Eğer söz söyleyebilseydi,
Gönlümdeki zan ve şüpheye
Geceyi bir kırbaç gibi yarmaz mıydı?
Ekşimiş bir bardak süt gibi soluk ve tatsız.

Söyle şimdi gözüme ne göründü?..
Bir pencere miydi
Hayata aldırış etmemeye çalışan
Yoksa kapalı kapıya yol arayan
Bir ümit kuşu muydu?
Bu virane ötüşüyle düşüncelerimi bölen...

Rengini ağartmış bir güneş; 
Günün geri kalanında
Ne yapacağından emin değilmiş gibi
Merak ve korku karışımı duygular
Bir açıyor bir kapıyor...
Bu kadar basit ve bu kadar karmaşık
Yoksa kötü bir rüya mı bu 
Aptallaşmışcasına arkasından bakakaldım 
Uzun saatleri sessizce sınamaya kalktı
Her duraklamada sesin sermayesini bildi
Şüphe ayağı ile yıllarca benliğimde koştu

Sualim sana 
Naza saldığım önümdeki hayat
Güzel olduğu kadar kıraç pusuya yatmış
Ama vicdansızca istila edilmiş...
Bana kızıp sakın düşmanlık etme
Cüretimi bağışla
Gücün yetiyorsa sen sağlamlaştır 
Nöbetleşe arzu ve heves emrine bağlı
Kalbimdeki siyah noktada aydınlık gizlidir
Bulutun rüzgârıyla sakinleştir

Artık sus!Söz pek tozlu ve karışık geliyor
Kuyunun ağzını açtım
Tertemiz eyledim
Maksadına kavuşturmaya acele et!
O daracık boşluğa sıkıştım
Aklımda 'yapılması gerekenler' listesi
Pek çok maddesi el değmemiş halde
Gereken özeni gösterilmeyişinin farkında

Kontrolden çıkmış gibi görünen onca şey
Bir tür çıkmaz sokağa mı daldı?
Dünya yüzünden silinmiş gibi
Endişelerin haklı çıkacağından şüpheli

Kendinle sırdaş, 
Felek derdinle baş başa 
Korkutucu derecede keskin bir dil
Ve henüz işlenmemiş zehir gibi akıl
Arınmaya ve parlatılmaya ihtiyacı varken
Mükemmel ve nadir olan bir parça yürek
Dikkatle kurduğu yalnızlığı paylaşmaya
Neden şimdi gece mihrabına 
Bu kısacık zaman dilimine sığdırıyor ?

Özgür iradem gönüllü açıklamaya
Yetmez mi
Bizzat şahit oldu küçük şaşkınlığıma
Soğukkanlı bir dost muydu
Timsah gözyaşlarınla defalarca kandıran

Dikkate alınmış olmamdan cesaret bulmuş gibi
Bocalamaya ve münasebetsizlik etmeme neden olmuşken!
Sinene vuracak kadar rahat ol şimdi.

Bir sırrın açığa vurmanın eşiğinde 
Söktün huzursuz kararsızlığımı 
Öldürerek ‘özgürlüğüme kavuşturdun'
Mezarımda bile yokken... 

Önemsiz detaylar hakkındaki tüm o endişeler
Ancak bunun da ötesinde, 
Suçluluk duygusunun pençesinde
Önemsiz günahlar olarak kabulümsün yinede
Herhangi bir cezayı ciddiye almayacağını bile bile... 
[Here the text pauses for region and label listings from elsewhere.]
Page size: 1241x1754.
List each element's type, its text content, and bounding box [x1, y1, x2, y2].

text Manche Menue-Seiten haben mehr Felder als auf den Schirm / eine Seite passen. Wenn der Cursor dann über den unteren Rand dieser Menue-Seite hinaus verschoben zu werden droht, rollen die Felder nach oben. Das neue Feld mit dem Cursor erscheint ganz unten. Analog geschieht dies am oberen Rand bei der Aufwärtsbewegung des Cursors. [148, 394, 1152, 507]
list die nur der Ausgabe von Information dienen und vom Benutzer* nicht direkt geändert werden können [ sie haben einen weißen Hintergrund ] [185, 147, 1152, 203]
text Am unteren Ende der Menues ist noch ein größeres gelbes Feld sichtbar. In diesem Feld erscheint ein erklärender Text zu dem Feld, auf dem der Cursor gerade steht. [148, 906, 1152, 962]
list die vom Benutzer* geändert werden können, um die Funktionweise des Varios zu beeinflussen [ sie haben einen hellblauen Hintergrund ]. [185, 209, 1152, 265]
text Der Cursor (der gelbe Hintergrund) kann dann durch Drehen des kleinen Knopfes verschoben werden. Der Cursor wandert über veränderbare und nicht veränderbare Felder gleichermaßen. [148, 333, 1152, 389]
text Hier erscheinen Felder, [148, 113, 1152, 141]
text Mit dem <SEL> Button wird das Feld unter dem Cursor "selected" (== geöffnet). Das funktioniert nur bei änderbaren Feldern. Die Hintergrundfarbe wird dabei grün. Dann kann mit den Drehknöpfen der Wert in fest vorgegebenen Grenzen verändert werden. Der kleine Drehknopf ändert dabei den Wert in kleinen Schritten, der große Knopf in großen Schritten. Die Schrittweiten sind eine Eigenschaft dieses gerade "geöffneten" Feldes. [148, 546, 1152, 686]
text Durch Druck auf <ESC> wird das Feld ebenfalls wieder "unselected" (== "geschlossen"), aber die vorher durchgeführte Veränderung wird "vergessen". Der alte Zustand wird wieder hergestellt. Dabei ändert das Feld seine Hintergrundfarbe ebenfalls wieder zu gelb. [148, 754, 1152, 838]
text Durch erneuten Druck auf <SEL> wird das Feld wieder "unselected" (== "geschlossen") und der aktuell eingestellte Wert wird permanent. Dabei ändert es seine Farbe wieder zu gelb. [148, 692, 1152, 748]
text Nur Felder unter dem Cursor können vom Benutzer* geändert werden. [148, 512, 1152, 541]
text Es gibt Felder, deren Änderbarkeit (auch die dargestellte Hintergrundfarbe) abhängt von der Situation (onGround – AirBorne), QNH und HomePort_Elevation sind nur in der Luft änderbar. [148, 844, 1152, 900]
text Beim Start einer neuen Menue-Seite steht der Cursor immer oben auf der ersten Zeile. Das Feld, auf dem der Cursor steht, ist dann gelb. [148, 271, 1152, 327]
Suç ortaklığıma davet eder gibi
Kimseye söyleme...
Beni her şeyden çok ne üzdü, biliyor musun?
Bunu hak edildiğini düşünüyor olman

Dürüst olmam gerekirse,
Ben unuttum gayri her sözümü
Daha fazla cesaret gerekir...
‘Hadi geri dönelim, dönebilirsek!'

Üzgünüm
Yavaş, ağır ve telaşsız yolcuyum şimdi
Bizler birer çöl çiçeği değil miydik
Düzenli olarak sulanmaya ihtiyacı olan?